Commentary

Innovative Handbag Designer Kate Spade An Apparent Suicide

Kate Spade, an accessories editor at Mademoiselle turned influential designer, apparently hung herself by a scarf tied to a doorknob in her Manhattan bedroom yesterday. She was 55. 

“Kate Spade, the visionary founder of our brand, has passed. Our thoughts are with her family at this incredibly heartbreaking time. We honor all the beauty she brought into this world,” reads a statement on the Kate Spade New York homepage.

“Police responded at 10:10 a.m. after Spade was found by her housekeeper, NYPD Chief of Detectives Dermot Shea said. A suicide note was found at the scene, he said. Spade addressed her daughter in the note, according to two NYPD sources. Spade's husband also is referenced in the note, according to one of the sources,” Eric Levenson and Brynn Gingras report for CNN.

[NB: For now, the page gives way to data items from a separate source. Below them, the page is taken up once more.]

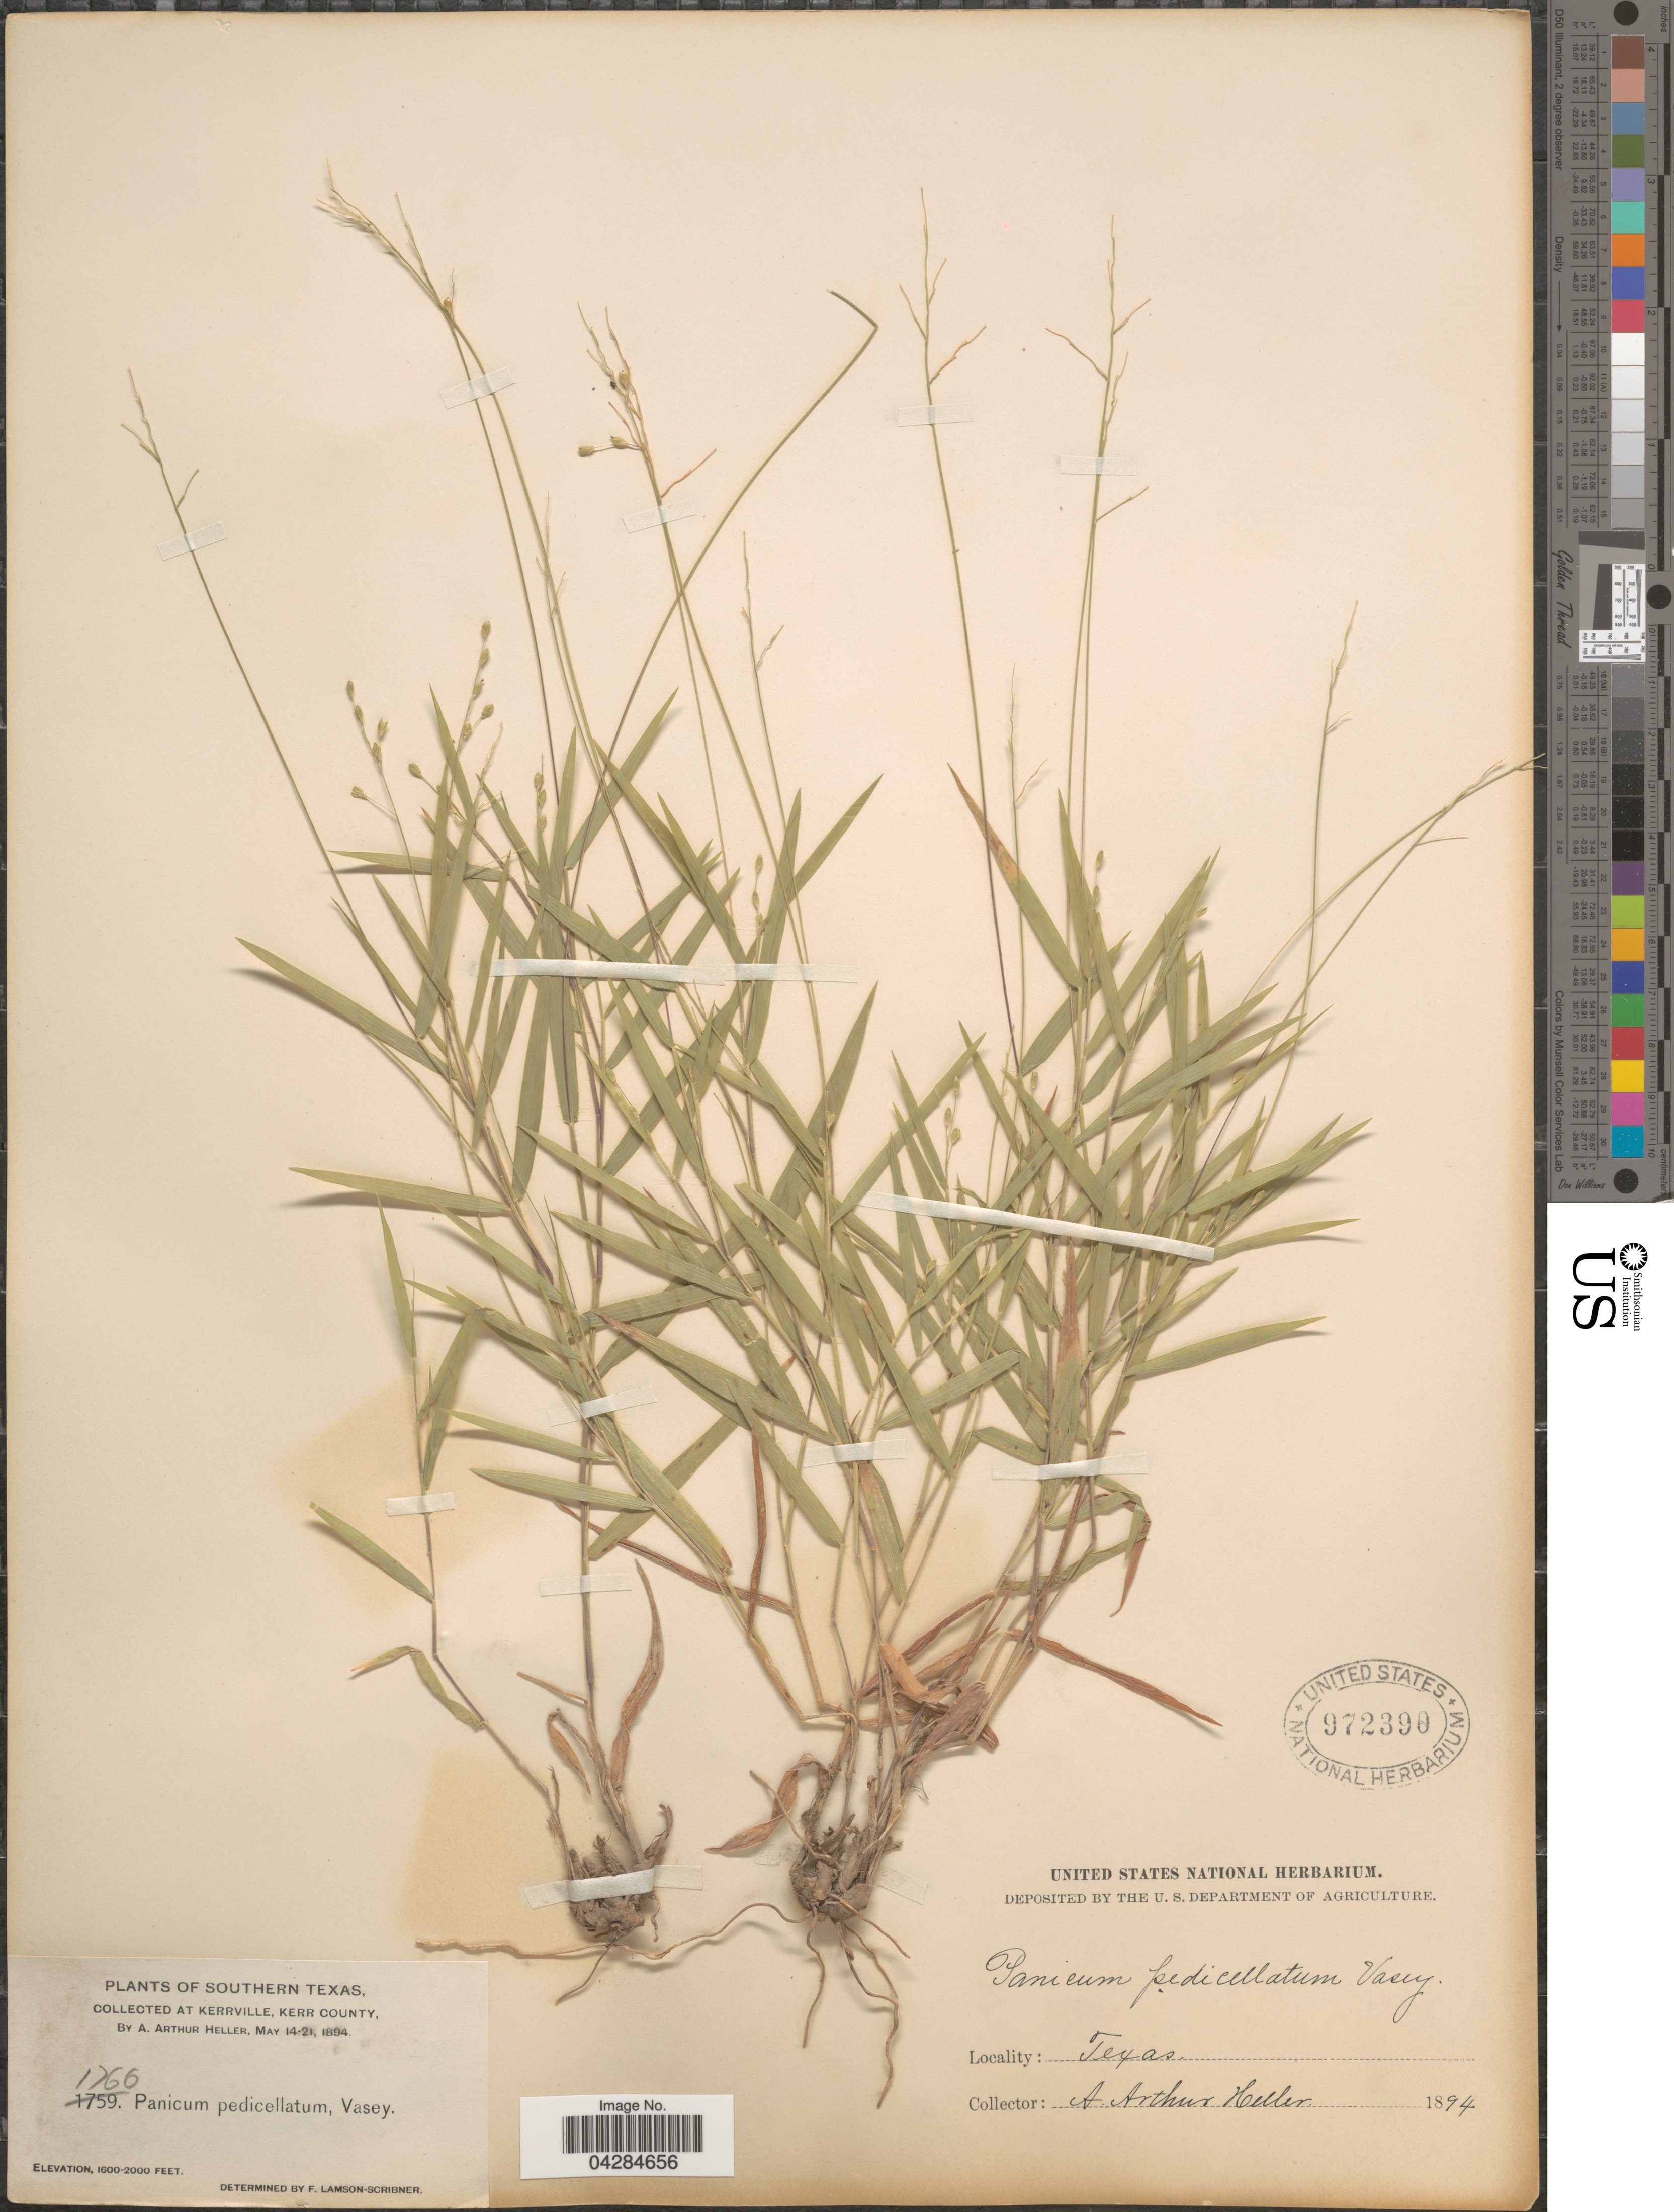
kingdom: Plantae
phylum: Tracheophyta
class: Liliopsida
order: Poales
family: Poaceae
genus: Dichanthelium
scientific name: Dichanthelium pedicellatum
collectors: A. A. Heller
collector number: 1766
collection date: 1894-05-14/1894-05-21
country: United States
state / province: Texas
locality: Southern Texas. At Kerrville, Kerr County.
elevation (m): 488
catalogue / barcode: US 972390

Spade “sold a controlling stake in her namesake brand 19 years ago, cut ties with it in 2007 and took time off from the fashion business to focus on raising her daughter. She returned to the industry in 2016, designing shoes and handbags under the brand name Frances Valentine, which aimed to put an updated spin on her breakthrough style,” Suzanne Kapner and Zolan Kanno-Youngs report for the Wall Street Journal

Her daughter’s name is Frances Beatrix.

“Our customer is someone who has a very personal sense of style and really is buying what they like. I think that’s who I’ve always spoken to, and I think that’s always who’s been attracted to my designs,” she says in an interview with her husband, Andy, posted on the Frances Valentine website.

“The most fun thing about what I do, I would say, is working with friends and family,” she says. 

“And what’s the most challenging part?” Andy asks. 

“I would say the most challenging part is working with friends and family,” she quickly responds.

Andy’s brother, the comedian David Spade, tweeted a recent photograph.

“Katy at my book signing. I love this pic of her. So pretty. I dont think everyone knew how f***ing funny she was...  Its a rough world out there people. Try to hang on,” he writes.

Spade was one of those designers whose aesthetic seems to evoke a slice of time for many people.

“Buying a Kate Spade handbag was a coming-of-age ritual for a generation of American women. The designer created an accessories empire that helped define the look of an era. The purses she made became a status symbol and a token of adulthood,” reads the lede to Jonah Engel Bromwich, Vanessa Friedman and Matthew Schneier’s story for the New York Times.

“My grandmother gave me my first Kate Spade bag when I was in college. I still have it. Holding Kate’s family, friends and loved ones in my heart,” @ChelseaClinton tweeted.

“Spade became synonymous with the popular fashion brand that bore her name. Together with soon-to-be-husband Andy Spade, she founded the Kate Spade label in 1993 as a collection of handbags and accessories. It eventually became known for its clean lines, bold color palette and functional products, which now include stationery, beauty products and eyewear,” Sonia Rao and Elahe Izadi write for the Washington Post.

“She and Mr. Spade understood ‘how to reach an audience without alienating a consumer. Katie’s from Kansas City — a quintessential American look and values personified everything they did,”  Ira Silverberg, who asked the Spades to do a book while working at the literary agency Donadio & Olson, tells the NYT.

“The series of books they worked on together — little gift items issued in 2004 as guides to ‘Style,’ ‘Manners' and ‘Occasions' — were a hit, selling in the hundreds of thousands of copies.”

Katherine Noel Brosnahan was born in Kansas City on Dec. 24, 1962, graduated from St. Teresa's Academy and attended the University of Kansas before graduating from Arizona State University in 1985, according to Wikipedia. 

“Grieving deeply, Kate Spade's older sister told The [Kansas City] Star on Tuesday that her famous designer sister suffered debilitating mental illness for the last three or four years and was self-medicating with alcohol,” writes Eric Adler. 

“Spade’s apparent suicide ‘was not unexpected by me,’ Reta Saffo, Spade's older sister by two years, told The Star by email. … Family members struggled mightily to help Spade but to little avail, she said. ‘Sometimes you simply cannot SAVE people from themselves!’ [Reta] wrote. Spade seemed concerned how hospitalization might harm the image of the ‘happy-go-lucky’ Kate Spade brand, she said.”

Adler’s story, as do several, ends with the National Suicide Prevention Lifeline phone number: 1-800-273-8255.